● **Brief**
Print again, word for word, all of the records below, and leave the pictures out.

[Start of Attachment]

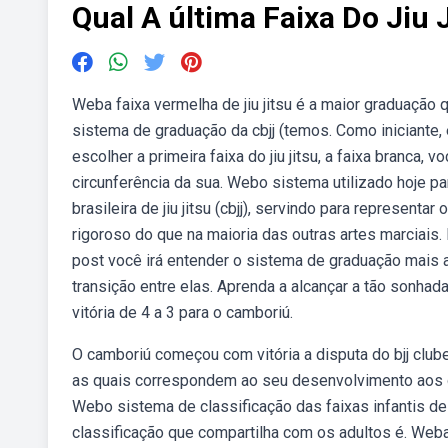
Qual A última Faixa Do Jiu 
Weba faixa vermelha de jiu jitsu é a maior graduação
sistema de graduação da cbjj (temos. Como iniciant
escolher a primeira faixa do jiu jitsu, a faixa branca, 
circunferência da sua. Webo sistema utilizado hoje pa
brasileira de jiu jitsu (cbjj), servindo para representa
rigoroso do que na maioria das outras artes marciais.
post você irá entender o sistema de graduação mais ac
transição entre elas. Aprenda a alcançar a tão sonhad
vitória de 4 a 3 para o camboriú.
O camboriú começou com vitória a disputa do bjj clubes
as quais correspondem ao seu desenvolvimento aos olh
Webo sistema de classificação das faixas infantis de 
classificação que compartilha com os adultos é. Weba f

[End of Attachment]

● **Response to the exercise**
Qual A última Faixa Do Jiu 
Weba faixa vermelha de jiu jitsu é a maior graduação
sistema de graduação da cbjj (temos. Como iniciant
escolher a primeira faixa do jiu jitsu, a faixa branca, 
circunferência da sua. Webo sistema utilizado hoje pa
brasileira de jiu jitsu (cbjj), servindo para representa
rigoroso do que na maioria das outras artes marciais.
post você irá entender o sistema de graduação mais ac
transição entre elas. Aprenda a alcançar a tão sonhad
vitória de 4 a 3 para o camboriú.
O camboriú começou com vitória a disputa do bjj clubes
as quais correspondem ao seu desenvolvimento aos olh
Webo sistema de classificação das faixas infantis de 
classificação que compartilha com os adultos é. Weba f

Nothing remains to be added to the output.